After training our model, we can use it to make predictions, passing it a dataframe. The result will also be a dataframe with 2 new columns: predictions and pred_bands.

model(train).head()

customer_id region income coupons age net_value predictions pred_bands
2228 2228 30 567 5 27 -129 -16.296297 2
5910 5910 32 647 5 25 -55 -16.296297 2
1950 1950 31 2953 15 33 -142 102.237797 7
2119 2119 1 2860 5 27 -23 94.291197 7
5947 5947 49 589 5 26 -91 -3.525593 3

To see the predictive power of our model, we can look at the $$R^2$$ for both training and test sets.

print("Train Score:, ", r2_score(train["net_value"], model(train)["predictions"]))
print("Test Score:, ", r2_score(test["net_value"], model(test)["predictions"]))

Train Score:,  0.5382953634651921
Test Score:,  0.504563847410434


Remember that this performance is only the predictive performance.
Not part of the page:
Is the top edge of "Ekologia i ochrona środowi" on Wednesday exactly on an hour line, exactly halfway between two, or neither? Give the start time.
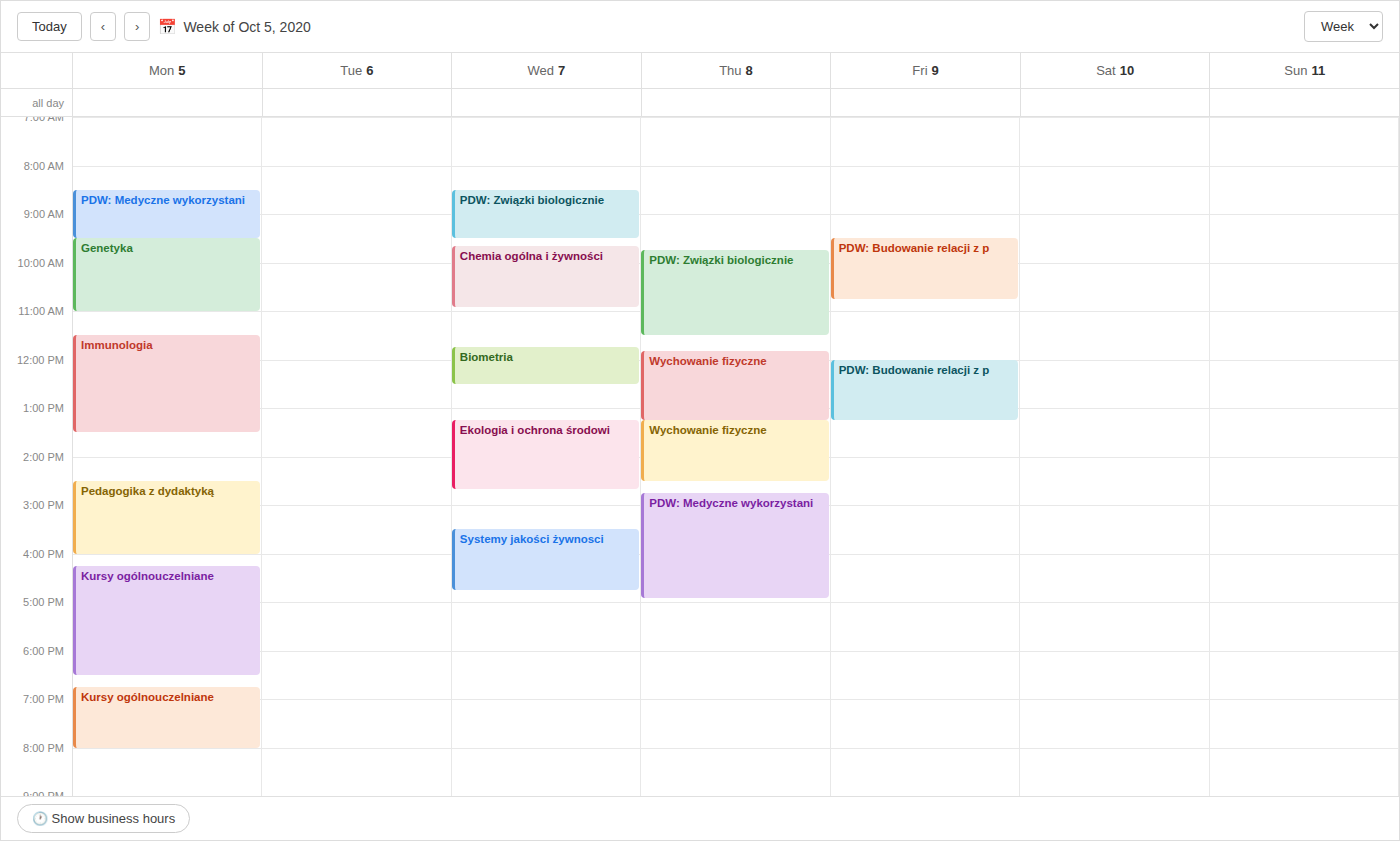
1:15 PM -- neither: a quarter of the way from the 1 PM line to the 2 PM line."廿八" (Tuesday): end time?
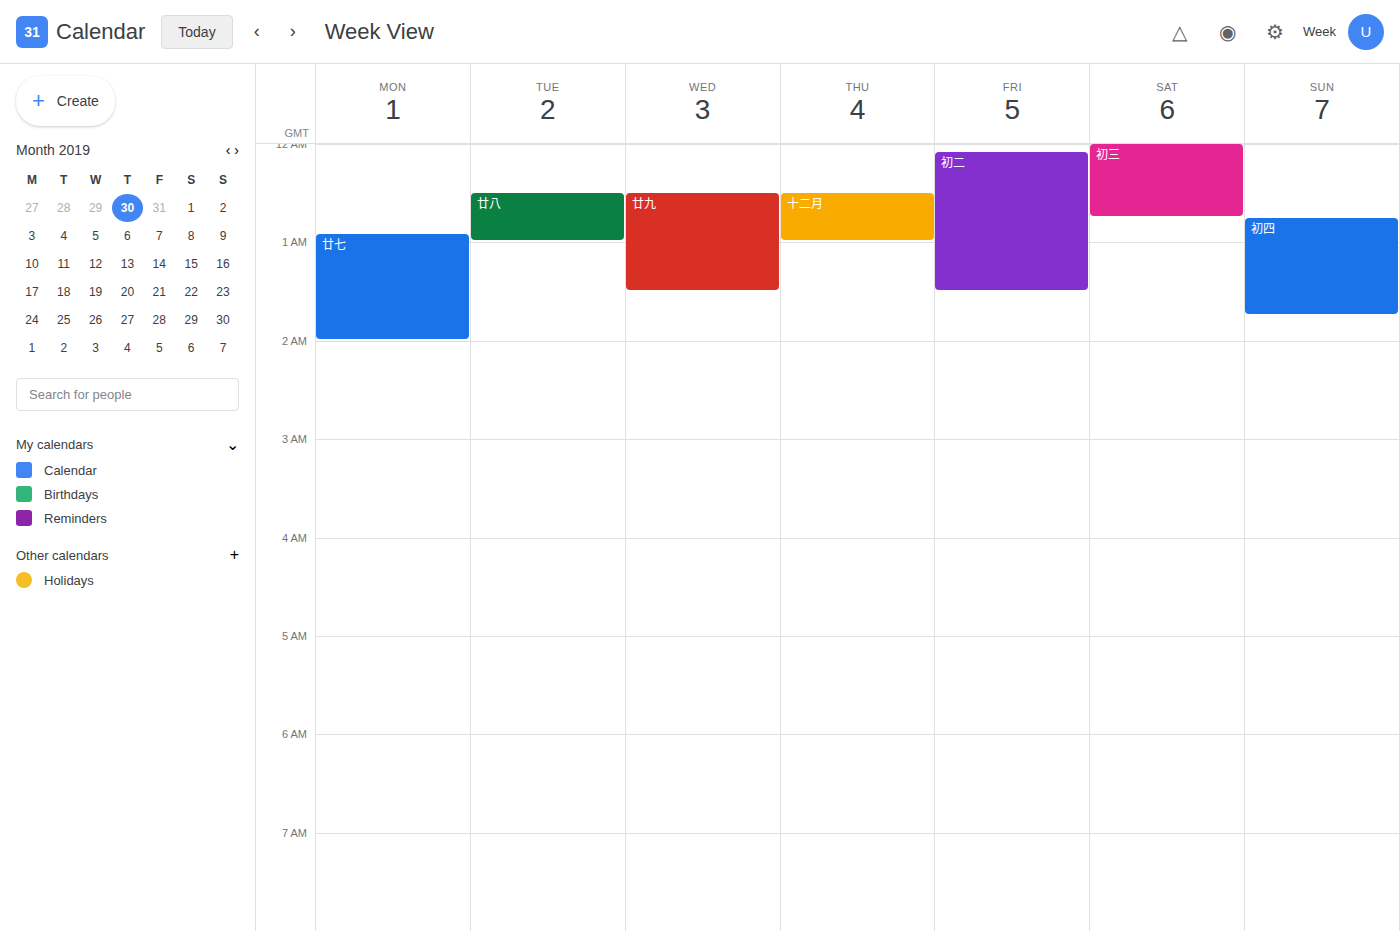
01:00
What we really want to know is if this model can make us some money. Let’s make a policy! The idea here is very similar to what we saw in the previous chapter. We will group the customers by model band. Then, for each type of customer (where type is defined by the bands) we’ll see which decision - coupon value in our case - is the best one. To do so, we can group our data by prediction band and coupon value and plot the net_value.

plt.figure(figsize=(12,6))
sns.barplot(data=model(customer_features), x="pred_bands", y="net_value", hue="coupons")
plt.title("Net Value by Coupon Value");


This plot is very interesting. Notice how the optimal decision changes across prediction bands. For instance, on bands like 1, 7 and 8, the best thing to do is to give 10 BLR in coupons. For bands like 3, 5 and 10, the best thing is 5 BRL in coupons. This means that this policy is very much like the simple one, except for the last band. This is evidence that personalisation might be possible, since the optimal decision changes across subpopulations.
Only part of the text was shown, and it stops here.